Endangered North Atlantic right whales begin return to Georgia's coast

A North Atlantic right whale is visible from above
A whale nicknamed 'Black Heart' was the first sighted in the Southern U.S. for the 2024-25 calving season. The female, around 19 years old, was spotted off the North Carolina coast in November. (Courtesy of Clearwater Marine Aquarium Research Institute, taken under NOAA permit #26919. Funded by United States Army Corps of Engineers.)

This coverage is made possible through a partnership between WABE and Grist, a nonprofit environmental media organization.

Update: This story was updated on Monday, Dec. 2 at 10:58 a.m.

The first North Atlantic right whale calf of the season has been spotted by a boater off South Carolina. Scientists are also tracking several adult whales who may give birth in the coming weeks.



Tracking North Atlantic right whales is a team effort spanning the entire U.S. Atlantic coast from Canada to Florida. 

Researchers from numerous government agencies patrol the coastline in boats and planes, looking for the endangered whales. Acoustic monitoring devices track their movements under the waves.

“Our coast is so vast; the area that these whales are traveling through and along is such a huge, huge area,” said Jessica Thompson, who leads the Georgia Department of Natural Resources marine mammal program. “No one instrument for detecting these whales is perfect and 100% accurate.” 

However, funding from the Inflation Reduction Act, the Biden administration’s climate law, is helping make the task a little more manageable.

Beginning last year, federal fisheries managers have used millions of dollars in funding from the law to increase underwater acoustic monitoring in the Southeast. Those monitors will be deployed again this year as the whales begin returning to the coasts of Southeastern states, where they spend the winter and give birth. 

This is the time of year when Thompson and her colleagues work to identify the whales and get biopsy samples of the calves. They use genetic information from those samples to track the whales into adulthood and add to the growing genetic picture of the right whale population.

Sometimes, researchers are able to get other information too, like hormone levels, that contribute to a better understanding of right whales and their lives. 

“It is always piecing together the best available methods to be able to track the species and identify them in our area,” she said. 

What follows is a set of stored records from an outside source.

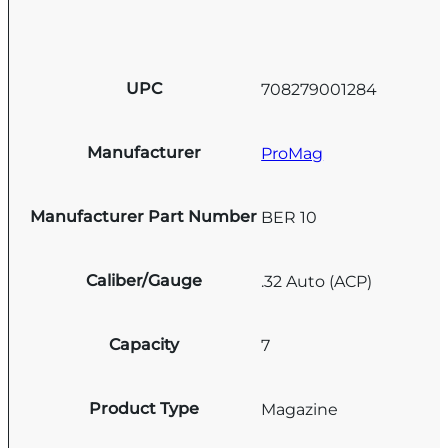
UPC
708279001284
Manufacturer
ProMag
Manufacturer Part Number
BER 10
Caliber/Gauge
.32 Auto (ACP)
Capacity
7
Product Type
Magazine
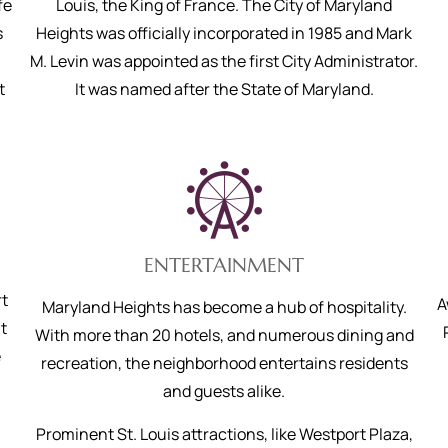
fe
Louis, the King of France. The City of Maryland
s
Heights was officially incorporated in 1985 and Mark
M. Levin was appointed as the first City Administrator.
t
It was named after the State of Maryland.
ENTERTAINMENT
rt
A
Maryland Heights has become a hub of hospitality.
t
With more than 20 hotels, and numerous dining and
e
recreation, the neighborhood entertains residents
and guests alike.
Prominent St. Louis attractions, like Westport Plaza,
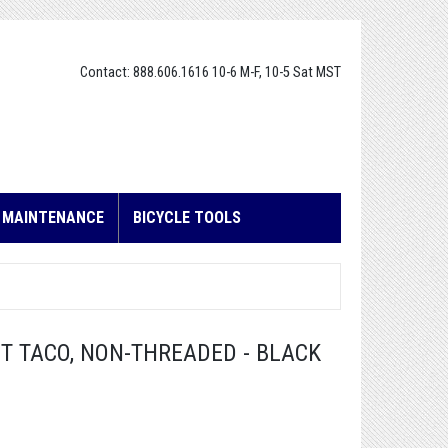
Contact: 888.606.1616 10-6 M-F, 10-5 Sat MST
E MAINTENANCE
BICYCLE TOOLS
 TACO, NON-THREADED - BLACK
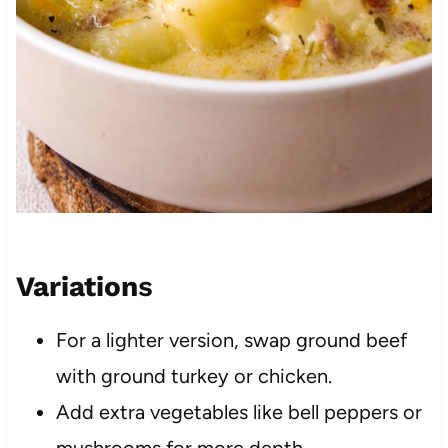
Variation
s
For a lighter version, swap ground beef
with ground turkey or chicken.
Add extra vegetables like bell peppers or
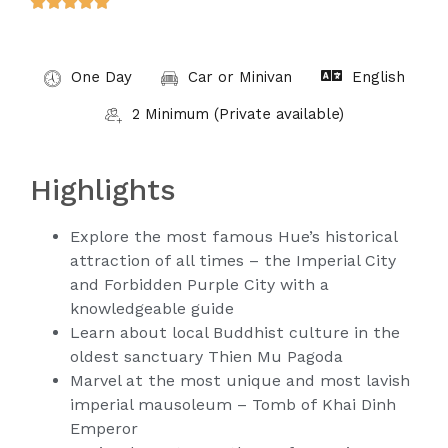





One Day
Car or Minivan
English
2 Minimum (Private available)
Highlights
Explore the most famous Hue’s historical
attraction of all times – the Imperial City
and Forbidden Purple City with a
knowledgeable guide
Learn about local Buddhist culture in the
oldest sanctuary Thien Mu Pagoda
Marvel at the most unique and most lavish
imperial mausoleum – Tomb of Khai Dinh
Emperor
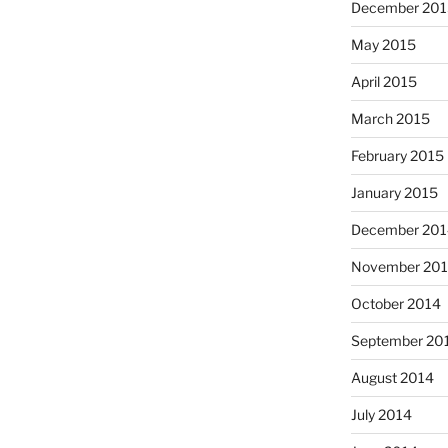
December 201
May 2015
April 2015
March 2015
February 2015
January 2015
December 201
November 20
October 2014
September 20
August 2014
July 2014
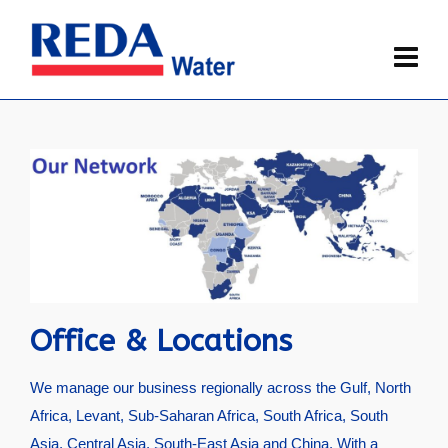
Office & Locations
We manage our business regionally across the Gulf, North
Africa, Levant, Sub-Saharan Africa, South Africa, South
Asia, Central Asia, South-East Asia and China. With a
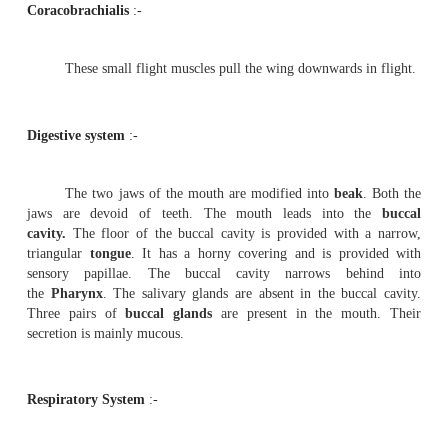
Flight muscles
:-
The wings are the modified forelimbs. They are
flight. The musculature of the forelimbs are greatly 
response to the function they perform. Flight is the 
effort of a number of paired muscles of which the followi
important.
Pectoralis major
(Depressor muscles)
These are the largest breast muscles. They are abou
of the body weight. By the contraction of this muscle th
lowered during flight.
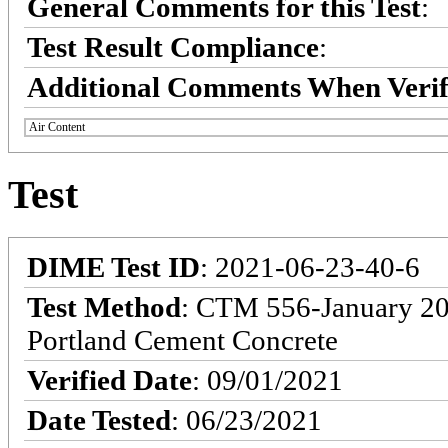
General Comments for this Test
:
Test Result Compliance
:
Additional Comments When Verif
Air Content
Test
DIME Test ID
: 2021-06-23-40-6
Test Method
: CTM 556-January 201
Portland Cement Concrete
Verified Date
: 09/01/2021
Date Tested
: 06/23/2021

Only about 370 right whales remain, so every new calf is critical to the species’ survival, and scientists are always looking to learn more about where the whales go, the stressors and threats they face and the animals’ overall health.

“Typically, when we are researching a species, we don’t look at individuals because the populations typically are in much greater numbers,” Thompson said.

But with so few right whales left, scientists can identify each one and often track what happens throughout their lifetimes – including when new whales grow up to have their own calves and when they have potentially fatal interactions with boats and fishing gear.

“The more we can understand about their lives and how they interact with us on a regular basis, the better we can protect them, manage our actions, to be able to move as harmoniously as possible and in their world and their ecosystem, and then also understand how that may affect other species as well,” Thompson said.

Officials hope the monitoring can provide near-real-time information on where whales are to help reduce vessel strikes – one of the leading causes of death for right whales. A proposed rule change to enhance vessel speed restrictions in hopes of protecting right whales is still pending final implementation and faces some opposition from members of Congress, including Georgia Rep. Buddy Carter.